In a broader sense, Observability 3.0 lets us get into a future where software operations becomes increasingly autonomous. We are beginning to see “self-healing” systems not as an abstract ideal, but as something achievable with AI ops agents that can both detect and act. The role of the human shifts to defining the guardrails, safety checks, and high-level objectives (site reliability engineers as reliability strategists and AI managers). This is a future where downtime is rare, not because humans work 24/7, but because our AI Teammates do, and they tirelessly watch over our systems so we can focus on making those systems better. It’s an inspiring vision: engineers regaining time to be creative, to innovate and experiment, knowing that an ever-vigilant AI sidekick has their back in production.
Observability 3.0 is here and it’s already clear that the organizations embracing these AI-driven practices are gaining an edge. They can move faster (with less fear of breaking things), maintain more complex systems with smaller teams, and foster a culture where humans and AI continually learn from each other. In the coming years, we’ll likely see Observability 3.0 capabilities become standard in DevOps toolchains — much like monitoring dashboards were a decade ago — and the definition of “a highly effective engineering team” will include how well they leverage autonomous observability. The ultimate promise of this era is engineering empowered, not encumbered, by data. By letting machines do what they’re great at (crunching massive volumes of data, spotting patterns, reacting instantly) and letting humans do what we’re great at (creative thinking, strategic decision-making, drinking beer and making bad jokes), the next chapter of observability will unlock new heights of reliability, agility, and innovation in software organizations.
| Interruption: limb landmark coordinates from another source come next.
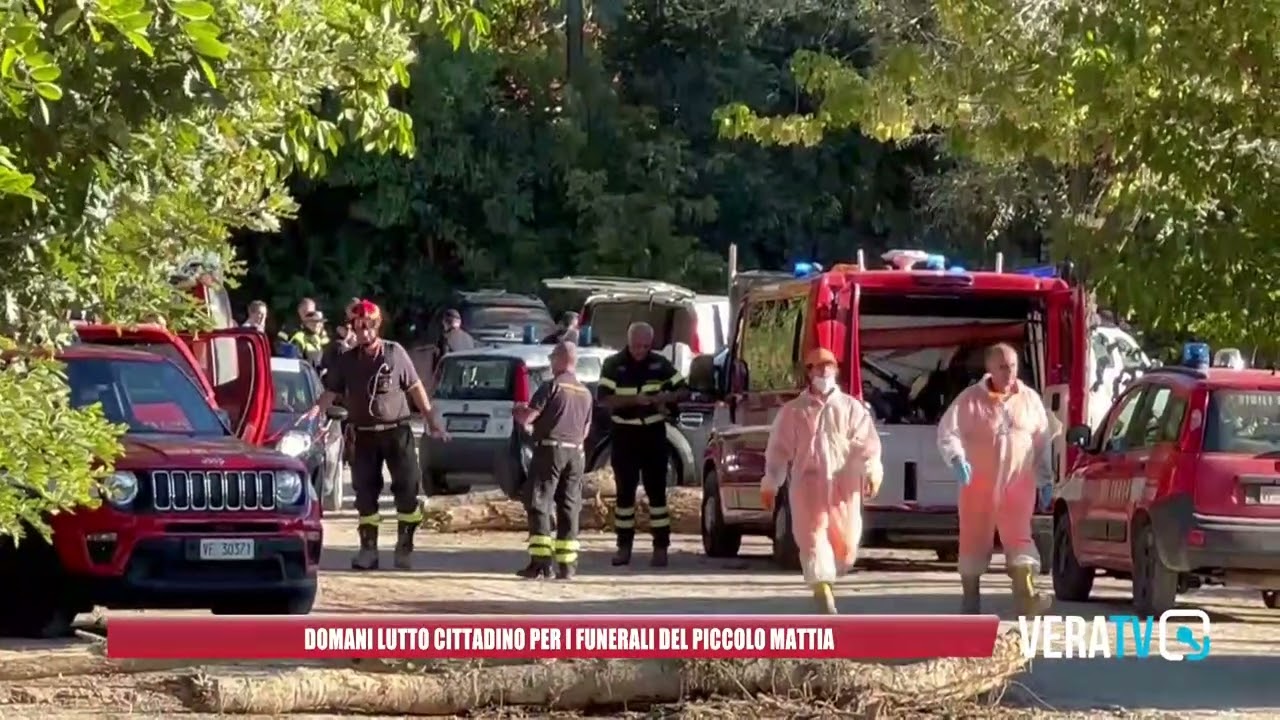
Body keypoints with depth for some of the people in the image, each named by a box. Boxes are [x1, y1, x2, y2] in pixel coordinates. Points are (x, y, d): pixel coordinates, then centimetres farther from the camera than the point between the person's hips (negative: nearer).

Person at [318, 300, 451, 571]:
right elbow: (330, 394, 4)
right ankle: (368, 549, 8)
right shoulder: (346, 361, 6)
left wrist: (432, 421, 2)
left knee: (407, 488, -5)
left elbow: (415, 388, 4)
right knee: (365, 493, 1)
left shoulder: (395, 352, 0)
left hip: (397, 431, -2)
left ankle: (404, 547, 6)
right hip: (364, 435, 2)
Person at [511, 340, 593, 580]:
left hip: (549, 450, -6)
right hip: (575, 452, 6)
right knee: (569, 509, 8)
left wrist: (517, 411, 9)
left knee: (539, 506, -3)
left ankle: (540, 562, -12)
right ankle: (567, 565, 5)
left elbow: (527, 417, -12)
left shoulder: (551, 387, -8)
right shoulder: (585, 393, 13)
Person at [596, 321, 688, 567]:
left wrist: (667, 397, -17)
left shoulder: (660, 364, 2)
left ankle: (661, 547, 2)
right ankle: (624, 547, 11)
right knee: (625, 491, 4)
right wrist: (633, 400, -28)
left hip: (653, 433, 1)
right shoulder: (613, 365, -4)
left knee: (657, 490, -1)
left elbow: (683, 390, 5)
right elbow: (604, 398, -15)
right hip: (624, 434, -1)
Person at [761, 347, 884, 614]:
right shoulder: (793, 411, 8)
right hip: (808, 484, -1)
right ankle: (824, 594, -27)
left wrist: (872, 471, -19)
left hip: (843, 486, 1)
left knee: (845, 544, 4)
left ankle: (825, 579, 34)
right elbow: (779, 449, 8)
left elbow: (867, 443, -3)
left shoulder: (852, 408, 9)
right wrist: (770, 483, 3)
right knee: (814, 538, -17)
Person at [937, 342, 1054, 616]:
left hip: (1018, 485, 1)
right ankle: (970, 602, 16)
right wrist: (957, 458, -27)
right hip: (979, 485, -1)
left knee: (1019, 539, -12)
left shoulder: (1030, 399, 6)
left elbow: (1042, 442, 13)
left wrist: (1045, 478, 10)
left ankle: (1026, 597, -23)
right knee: (974, 542, 5)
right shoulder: (970, 400, -3)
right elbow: (947, 432, -9)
In summary, the journey from Observability 1.0 to 3.0 has been one of continuous empowerment. We’ve gone from simply seeing our systems, to efficiently managing the firehose of data, to now truly understanding and acting on insights with the help of AI. Each era built on the last, and now with Observability 3.0’s agentic AI Teammates, we are closer than ever to the original goal of observability: helping humans answer “Why is this happening?” and resolve it, as quickly and effortlessly as possible. The future of DevOps and SRE will be defined by this partnership between human creativity and artificial intelligence. A future where engineers can spend more time building great things, confident that their AI partners are watching the fort.
At Edge Delta, we’re making bets. We’re betting the models get better. We’re betting the system prompts improve. We’re betting the AI ecosystem including A2A, MCP, context, memory, and performance all evolves and gets more established. We’re betting the complexity of software and resulting data volumes continue to grow. We’re betting that the future is faster and more advanced than today. Although these are all big bets, they’re also safe bets. AI is not perfect today, but the potential is undeniable.